(Try it)
Only the lines from the one that includes "- wall clock [643,182,691,222]" through the last line below belong in the reply, copied exactly and without pictures.

[Recorded data]
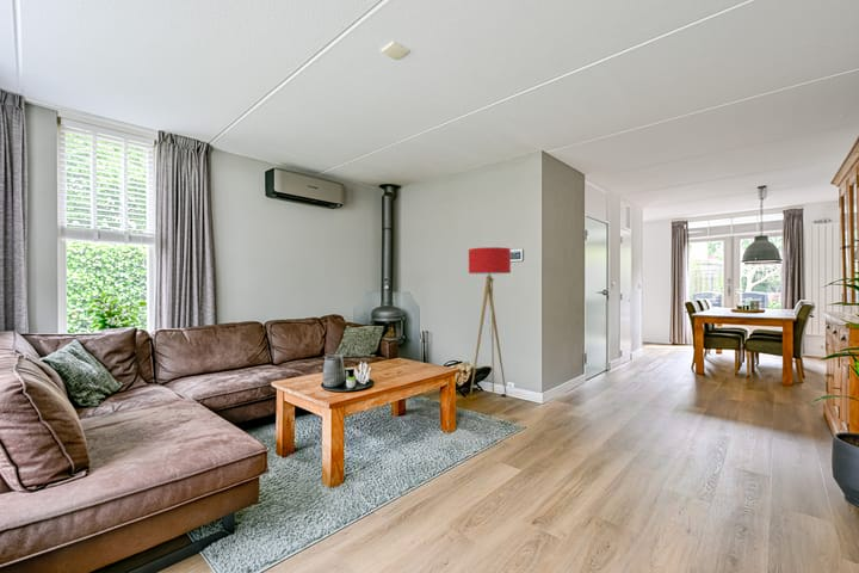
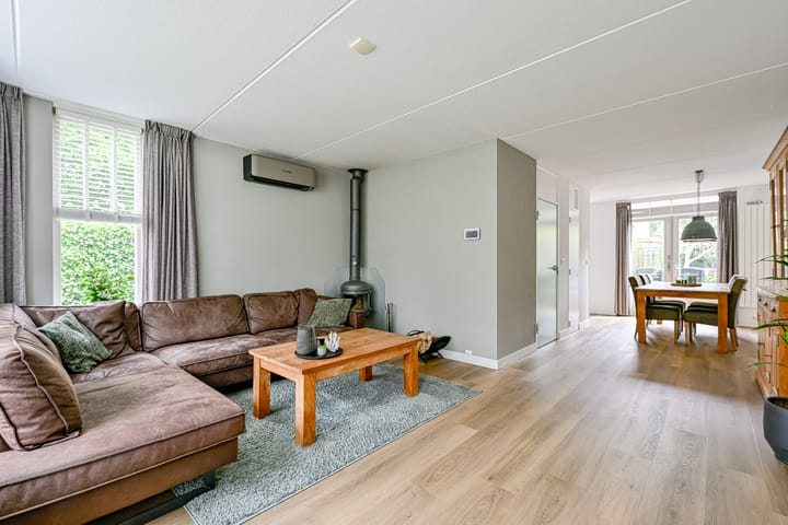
- floor lamp [468,246,512,403]
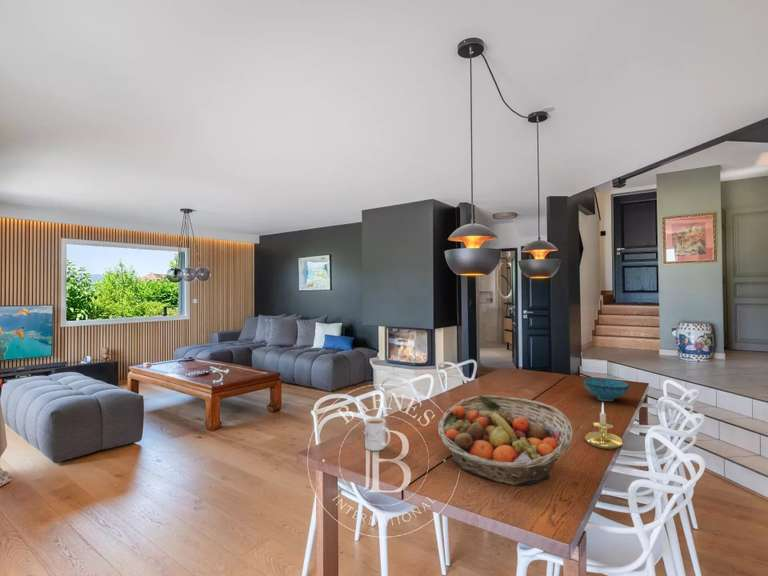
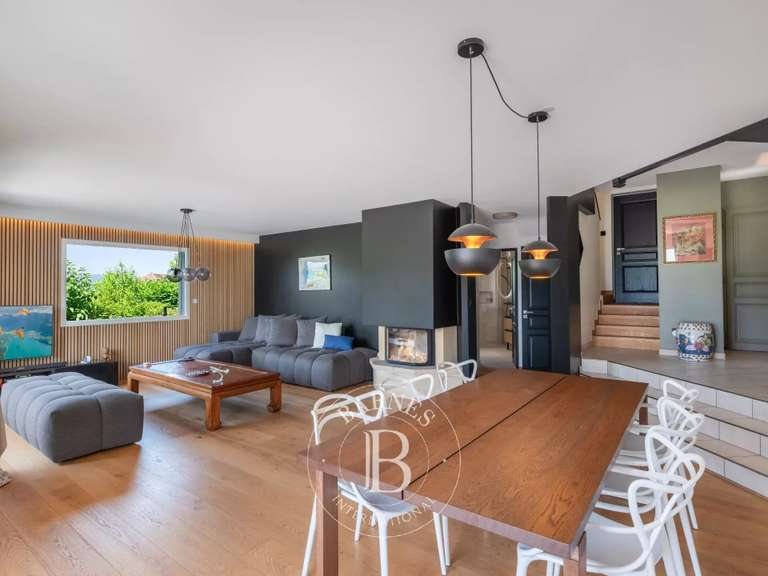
- mug [364,416,391,452]
- decorative bowl [582,377,630,402]
- fruit basket [437,394,574,486]
- candle holder [584,401,623,450]
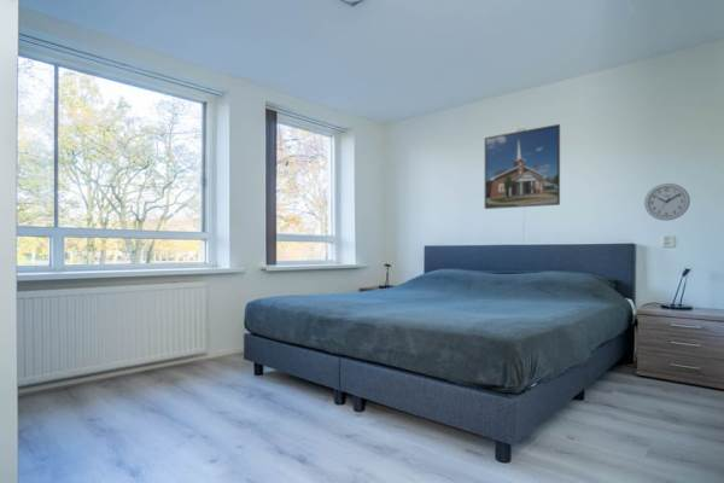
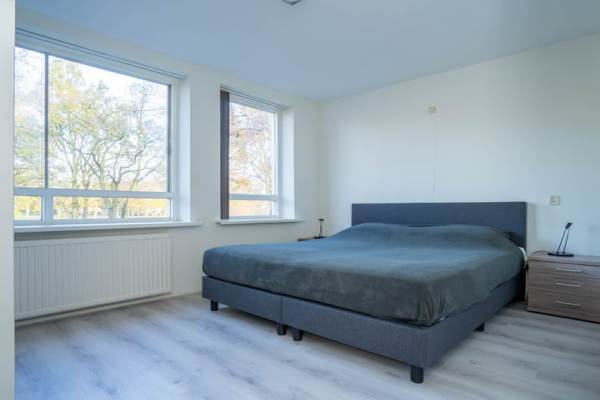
- wall clock [643,182,691,222]
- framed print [484,123,561,210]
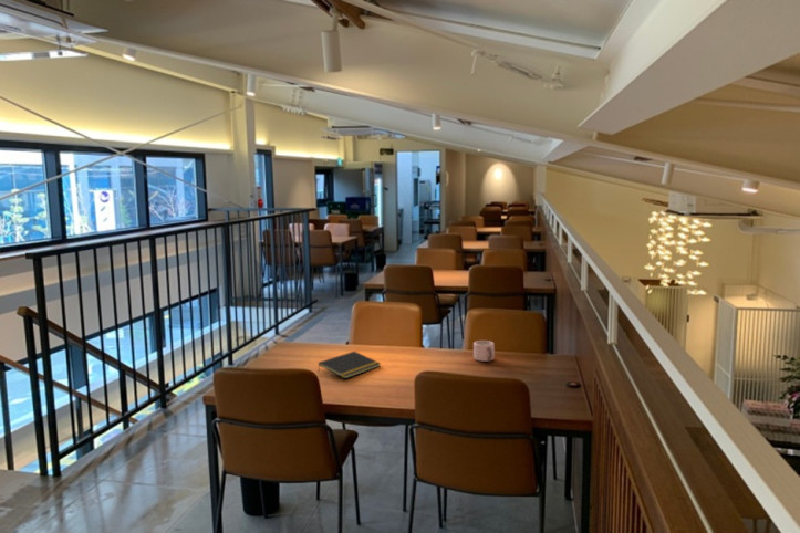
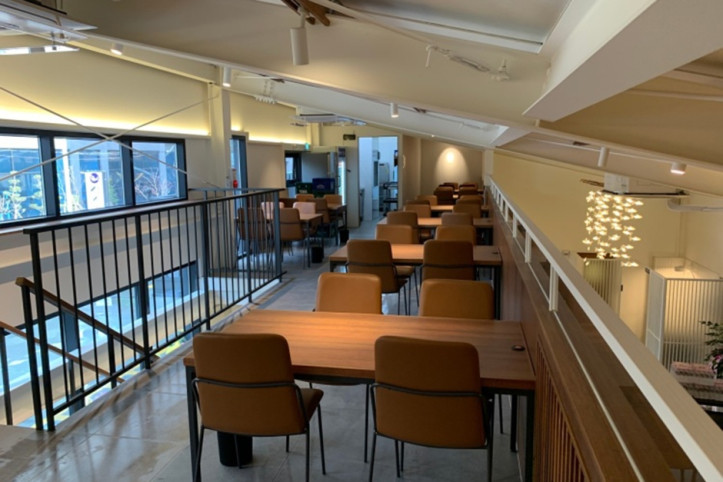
- notepad [316,351,382,379]
- mug [472,339,496,363]
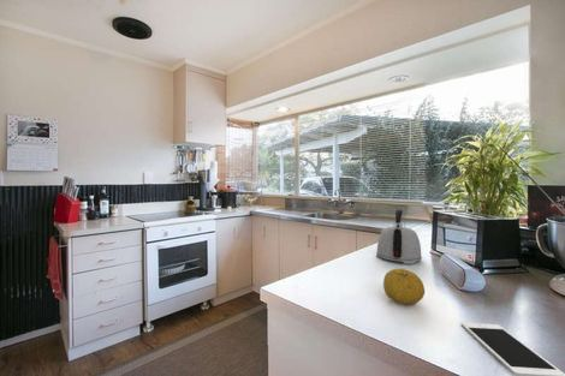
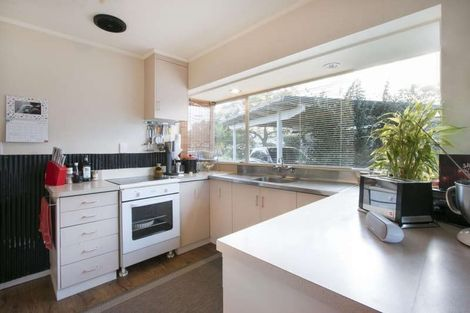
- cell phone [460,322,565,376]
- fruit [382,268,426,306]
- kettle [375,208,423,265]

(Response box)
- wall clock [643,182,691,222]
- framed print [484,123,561,210]
- notepad [316,351,382,379]
- mug [472,339,496,363]
- cell phone [460,322,565,376]
- fruit [382,268,426,306]
- kettle [375,208,423,265]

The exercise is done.